● **WORK ITEM**: Reproduce the text of the entries below word for word, leaving out any images.

[Opening SUPPLIED MATERIAL section]

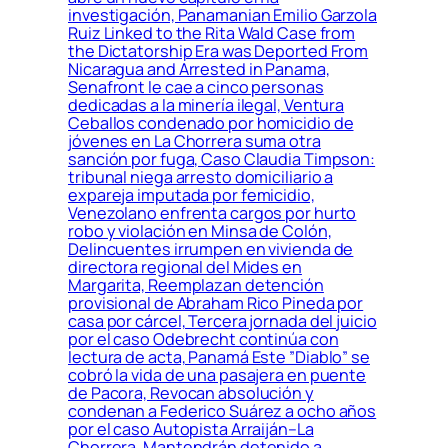
investigación, Panamanian Emilio Garzola
Ruiz Linked to the Rita Wald Case from
the Dictatorship Era was Deported From
Nicaragua and Arrested in Panama,
Senafront le cae a cinco personas
dedicadas a la minería ilegal, Ventura
Ceballos condenado por homicidio de
jóvenes en La Chorrera suma otra
sanción por fuga, Caso Claudia Timpson:
tribunal niega arresto domiciliario a
expareja imputada por femicidio,
Venezolano enfrenta cargos por hurto
robo y violación en Minsa de Colón,
Delincuentes irrumpen en vivienda de
directora regional del Mides en
Margarita, Reemplazan detención
provisional de Abraham Rico Pineda por
casa por cárcel, Tercera jornada del juicio
por el caso Odebrecht continúa con
lectura de acta, Panamá Este ”Diablo” se
cobró la vida de una pasajera en puente
de Pacora, Revocan absolución y
condenan a Federico Suárez a ocho años
por el caso Autopista Arraiján–La
Chorrera, Mantendrán detenido a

[Closing SUPPLIED MATERIAL section]

● **TASK RESULT**:
investigación, Panamanian Emilio Garzola
Ruiz Linked to the Rita Wald Case from
the Dictatorship Era was Deported From
Nicaragua and Arrested in Panama,
Senafront le cae a cinco personas
dedicadas a la minería ilegal, Ventura
Ceballos condenado por homicidio de
jóvenes en La Chorrera suma otra
sanción por fuga, Caso Claudia Timpson:
tribunal niega arresto domiciliario a
expareja imputada por femicidio,
Venezolano enfrenta cargos por hurto
robo y violación en Minsa de Colón,
Delincuentes irrumpen en vivienda de
directora regional del Mides en
Margarita, Reemplazan detención
provisional de Abraham Rico Pineda por
casa por cárcel, Tercera jornada del juicio
por el caso Odebrecht continúa con
lectura de acta, Panamá Este ”Diablo” se
cobró la vida de una pasajera en puente
de Pacora, Revocan absolución y
condenan a Federico Suárez a ocho años
por el caso Autopista Arraiján–La
Chorrera, Mantendrán detenido a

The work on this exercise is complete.